Washington says the war in Iraq is ending — again — but it’s probably not AP Photo/Maya Alleruzzo

The United States invaded Iraq on March 20, 2003. Less than three months later, the war ended. Standing on an aircraft carrier before a giant “mission accomplished” banner, then-President George W. Bush declared an end to major U.S. combat operations in Iraq.

Of course, he was wrong. The war in Iraq was just beginning.

In 2010, the war in Iraq ended again. Then-President Obama missed his original 2009 deadline for withdrawal, but in August of 2010, he declared “the American combat mission in Iraq has ended. Operation Iraqi Freedom is over, and the Iraqi people now have lead responsibility for the security of their country.”

Turns out Obama’s version of Iraqi self responsibility involved leaving 50,000 American troops in Iraq.

In 2011, the war ended a third time! “Over the next two months, our troops in Iraq — tens of thousands of them — will pack up their gear and board convoys for the journey home,” Obama declared. “The last American soldiers will cross the border out of Iraq — with their heads held high, proud of their success, and knowing that the American people stand united in our support for our troops. That is how America’s military efforts in Iraq will end.”

If only.

RARE POV: Why don’t we have a parade to celebrate finally bringing our troops home — as Trump once promised?

Now, 15 years and three presidential administrations later, the Associated Press reports the war in Iraq has reached another “end” — but I wouldn’t get your hopes up. Per the AP report, U.S. presence in Iraq will be “reduced” but not eliminated. It won’t be a fast process, and it’s unlikely to be permanent.

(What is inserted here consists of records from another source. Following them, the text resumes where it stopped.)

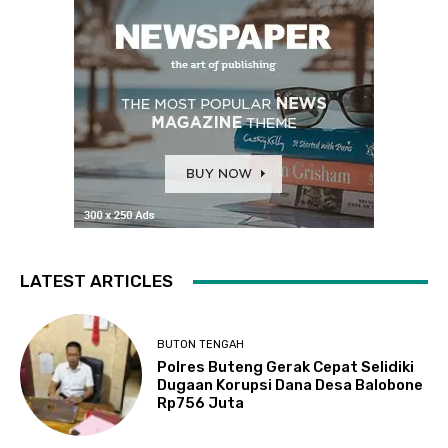
LATEST ARTICLES
BUTON TENGAH
Polres Buteng Gerak Cepat Selidiki
Dugaan Korupsi Dana Desa Balobone
Rp756 Juta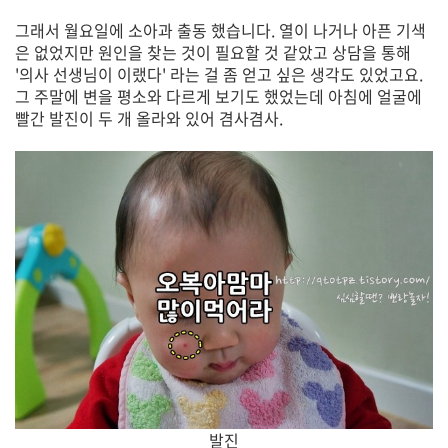
그래서 월요일에 소아과 출동 했습니다. 열이 나거나 아픈 기색
은 없었지만 원인을 찾는 것이 필요할 것 같았고 상담을 통해
'의사 선생님이 이랬다' 라는 걸 좀 얻고 싶은 생각도 있었고요.
그 주말에 변을 평소와 다르게 보기도 했었는데 아침에 얼굴에
빨간 발진이 두 개 올라와 있어 겸사겸사.
발진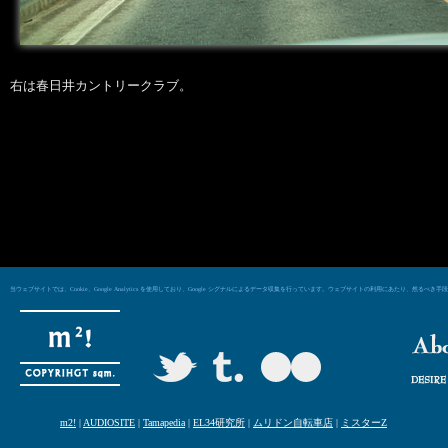
右は春日井カントリークラブ。
当ウェブサイトでは、Cookie、Google Analytics を使用しており、Google シグナルによるデータ収集を行っています。ウェブサイトの利用にあた
m2!
|
AUDIOSITE
|
Tamapedia
|
EL34研究所
|
ムリドン自転車店
|
ミスターZ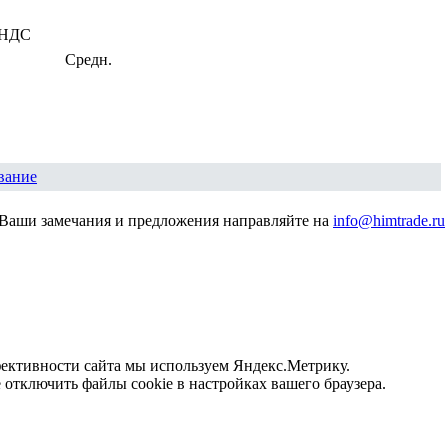
 НДС
Средн.
вание
Ваши замечания и предложения направляйте на
info@himtrade.ru
фективности сайта мы используем Яндекс.Метрику.
отключить файлы cookie в настройках вашего браузера.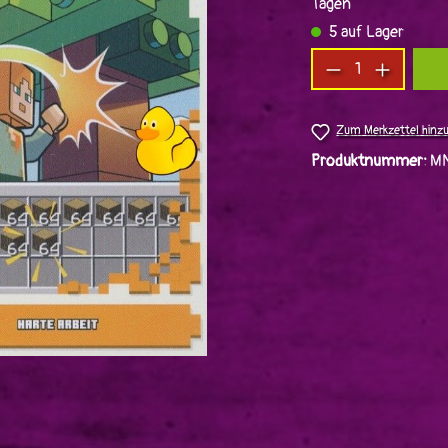
Tagen
5 auf Lager
Produkt Anzah
Zum Merkzettel hinz
Produktnummer:
MN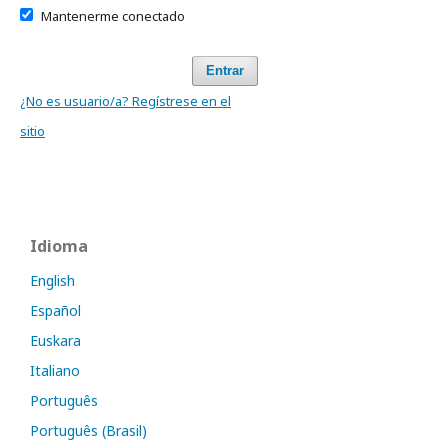
Mantenerme conectado
Entrar
¿No es usuario/a? Regístrese en el
sitio
Idioma
English
Español
Euskara
Italiano
Português
Português (Brasil)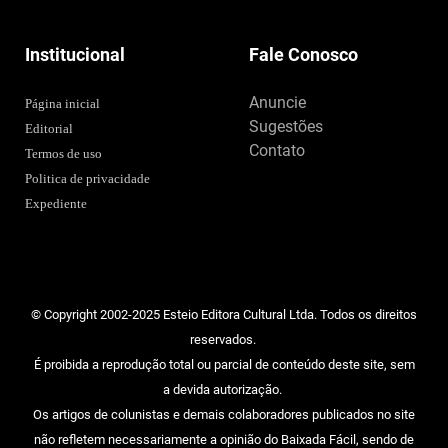
Institucional
Fale Conosco
Anuncie
Página inicial
Sugestões
Editorial
Contato
Termos de uso
Politica de privacidade
Expediente
© Copyright 2002-2025 Esteio Editora Cultural Ltda. Todos os direitos
reservados.
É proibida a reprodução total ou parcial de conteúdo deste site, sem
a devida autorização.
Os artigos de colunistas e demais colaboradores publicados no site
não refletem necessariamente a opinião do Baixada Fácil, sendo de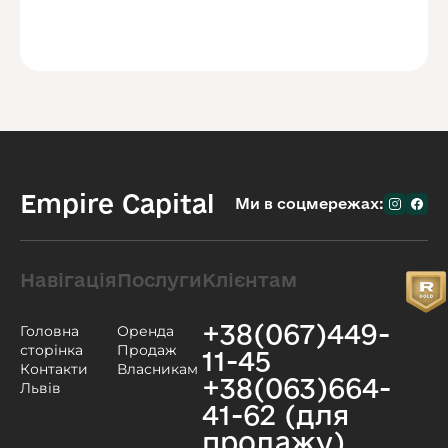
Empire Capital
Ми в соцмережах:
Навігація
Послуги
Клієнтам
+38(067)449-
Головна
Оренда
сторінка
Продаж
11-45
Контакти
Власникам
+38(063)664-
Львів
41-62 (для
продажу)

And most of the troops don’t even get to come home. Many are getting shipped straight to Afghanistan, to fight our other forever war. Some aren’t leaving at all. And some who do leave will probably find themselves back in Iraq sooner than later.

“Continued coalition presence in Iraq,” said coalition spokesman Army Col. Ryan Dillon, “will be conditions-based, proportional to the need and in coordination with the government of Iraq.”

Translation: This war isn’t ending any time soon, especially if — or perhaps, when — a new terrorist group arises to fill the power vacuum the decline of the Islamic State will create. If recent history is any indication, that’s all it would take for Washington to rush right back in.